Job
Pick out each line in the rows below that contains the word "Gatinais" and copy it in full.

Supplied material
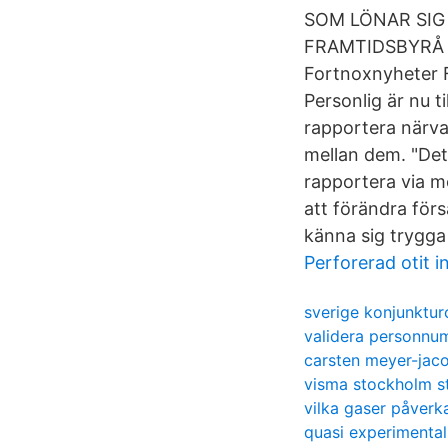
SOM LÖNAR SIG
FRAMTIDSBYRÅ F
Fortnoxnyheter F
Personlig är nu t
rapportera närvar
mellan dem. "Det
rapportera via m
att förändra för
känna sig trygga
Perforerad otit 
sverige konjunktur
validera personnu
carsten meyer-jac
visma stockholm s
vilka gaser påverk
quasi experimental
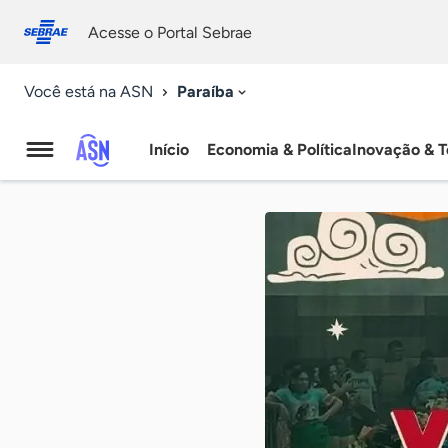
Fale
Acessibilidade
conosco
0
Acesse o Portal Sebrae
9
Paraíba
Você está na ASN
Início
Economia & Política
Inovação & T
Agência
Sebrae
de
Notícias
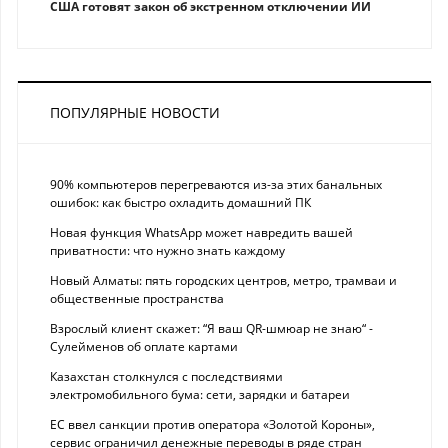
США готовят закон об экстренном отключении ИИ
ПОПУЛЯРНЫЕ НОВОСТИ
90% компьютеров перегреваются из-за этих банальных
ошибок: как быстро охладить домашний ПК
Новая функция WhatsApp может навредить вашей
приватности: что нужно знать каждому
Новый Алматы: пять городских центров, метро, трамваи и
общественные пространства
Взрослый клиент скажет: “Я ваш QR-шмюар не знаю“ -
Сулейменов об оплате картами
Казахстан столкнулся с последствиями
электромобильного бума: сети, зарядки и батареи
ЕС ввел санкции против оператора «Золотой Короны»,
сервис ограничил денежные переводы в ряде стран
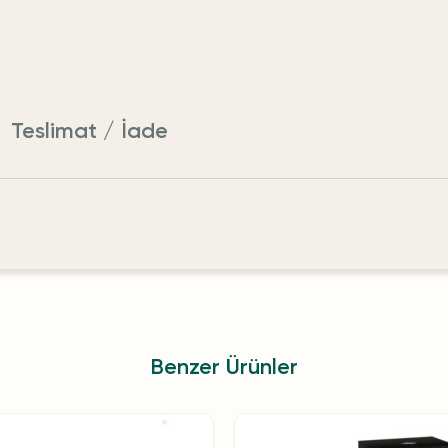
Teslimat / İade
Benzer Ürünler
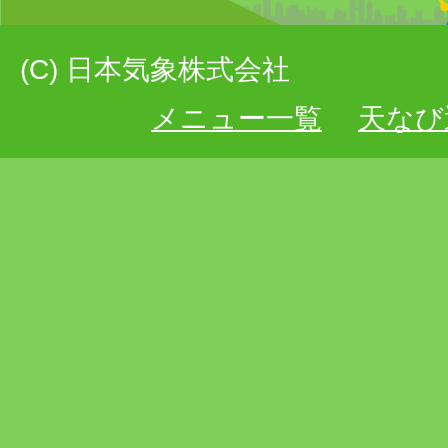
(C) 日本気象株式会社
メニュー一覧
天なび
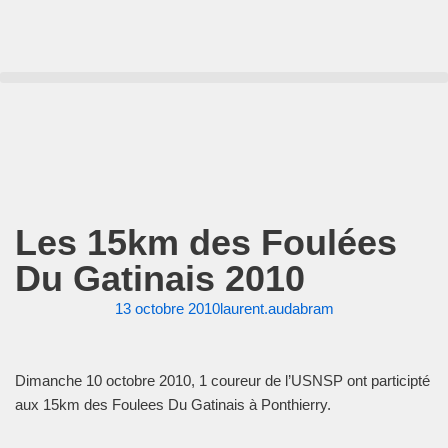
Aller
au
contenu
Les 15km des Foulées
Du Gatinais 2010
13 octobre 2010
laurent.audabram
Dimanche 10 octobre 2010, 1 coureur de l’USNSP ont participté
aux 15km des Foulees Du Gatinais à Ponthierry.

Your solution
Du Gatinais 2010
aux 15km des Foulees Du Gatinais à Ponthierry.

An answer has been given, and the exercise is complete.